**TASK BRIEF:** A verbatim repeat of the lines below is required, with the pictures removed.

Saved data entries

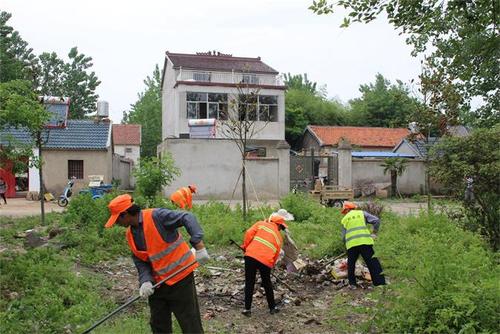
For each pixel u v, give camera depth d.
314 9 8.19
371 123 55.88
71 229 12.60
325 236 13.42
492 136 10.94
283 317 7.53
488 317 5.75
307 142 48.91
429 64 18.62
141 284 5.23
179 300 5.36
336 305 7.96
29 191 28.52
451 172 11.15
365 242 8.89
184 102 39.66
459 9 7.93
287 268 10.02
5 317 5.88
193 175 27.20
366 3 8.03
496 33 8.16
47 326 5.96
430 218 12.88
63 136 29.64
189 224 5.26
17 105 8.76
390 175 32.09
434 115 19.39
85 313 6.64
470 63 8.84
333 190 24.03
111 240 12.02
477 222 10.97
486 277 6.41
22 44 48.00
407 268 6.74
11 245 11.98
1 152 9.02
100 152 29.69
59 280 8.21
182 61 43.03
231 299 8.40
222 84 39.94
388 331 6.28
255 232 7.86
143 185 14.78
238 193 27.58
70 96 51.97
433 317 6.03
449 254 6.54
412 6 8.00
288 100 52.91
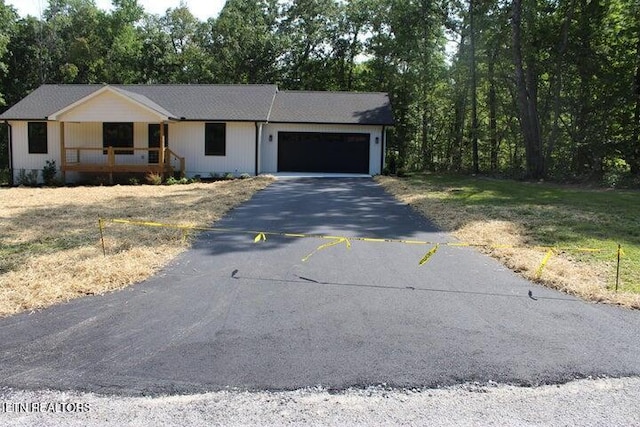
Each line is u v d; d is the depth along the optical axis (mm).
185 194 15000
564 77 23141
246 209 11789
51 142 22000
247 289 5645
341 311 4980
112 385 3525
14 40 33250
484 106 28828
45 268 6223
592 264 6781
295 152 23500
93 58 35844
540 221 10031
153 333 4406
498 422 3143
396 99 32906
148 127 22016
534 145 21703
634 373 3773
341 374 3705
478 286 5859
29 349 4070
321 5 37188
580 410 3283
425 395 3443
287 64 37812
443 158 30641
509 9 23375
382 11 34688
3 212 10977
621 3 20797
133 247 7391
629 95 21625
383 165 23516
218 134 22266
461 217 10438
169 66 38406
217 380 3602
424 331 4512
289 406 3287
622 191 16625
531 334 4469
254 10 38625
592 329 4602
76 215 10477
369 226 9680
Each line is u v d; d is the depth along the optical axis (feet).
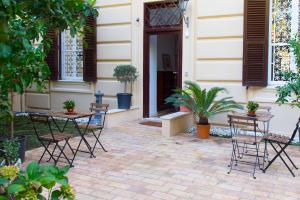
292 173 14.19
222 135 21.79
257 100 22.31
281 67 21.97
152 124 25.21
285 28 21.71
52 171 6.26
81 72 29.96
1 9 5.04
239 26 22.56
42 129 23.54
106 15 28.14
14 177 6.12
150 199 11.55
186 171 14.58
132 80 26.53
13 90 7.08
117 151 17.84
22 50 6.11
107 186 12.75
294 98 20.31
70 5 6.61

**PROBLEM SOLUTION:**
For each pixel u v, give camera depth d.
314 9 8.19
371 123 55.88
71 229 12.60
325 236 13.42
492 136 10.94
283 317 7.53
488 317 5.75
307 142 48.91
429 64 18.62
141 284 5.23
179 300 5.36
336 305 7.96
29 191 28.52
451 172 11.15
365 242 8.89
184 102 39.66
459 9 7.93
287 268 10.02
5 317 5.88
193 175 27.20
366 3 8.03
496 33 8.16
47 326 5.96
430 218 12.88
63 136 29.64
189 224 5.26
17 105 8.76
390 175 32.09
434 115 19.39
85 313 6.64
470 63 8.84
333 190 24.03
111 240 12.02
477 222 10.97
486 277 6.41
22 44 48.00
407 268 6.74
11 245 11.98
1 152 9.02
100 152 29.69
59 280 8.21
182 61 43.03
231 299 8.40
222 84 39.94
388 331 6.28
255 232 7.86
143 185 14.78
238 193 27.58
70 96 51.97
433 317 6.03
449 254 6.54
412 6 8.00
288 100 52.91
Each line is u v d; d is the depth along the optical axis (mm).
185 194 15000
564 77 23141
246 209 11789
51 142 22000
247 289 5645
341 311 4980
112 385 3525
14 40 33250
484 106 28828
45 268 6223
592 264 6781
295 152 23500
93 58 35844
540 221 10031
153 333 4406
498 422 3143
396 99 32906
148 127 22016
534 145 21703
634 373 3773
341 374 3705
478 286 5859
29 349 4070
321 5 37188
580 410 3283
425 395 3443
287 64 37812
443 158 30641
509 9 23375
382 11 34688
3 212 10977
621 3 20797
133 247 7391
629 95 21625
383 165 23516
218 134 22266
461 217 10438
169 66 38406
217 380 3602
424 331 4512
289 406 3287
622 191 16625
531 334 4469
254 10 38625
592 329 4602
76 215 10477
369 226 9680
Each line is u v d; d is the depth along the optical axis (feet).
292 173 14.19
222 135 21.79
257 100 22.31
281 67 21.97
152 124 25.21
285 28 21.71
52 171 6.26
81 72 29.96
1 9 5.04
239 26 22.56
42 129 23.54
106 15 28.14
14 177 6.12
150 199 11.55
186 171 14.58
132 80 26.53
13 90 7.08
117 151 17.84
22 50 6.11
107 186 12.75
294 98 20.31
70 5 6.61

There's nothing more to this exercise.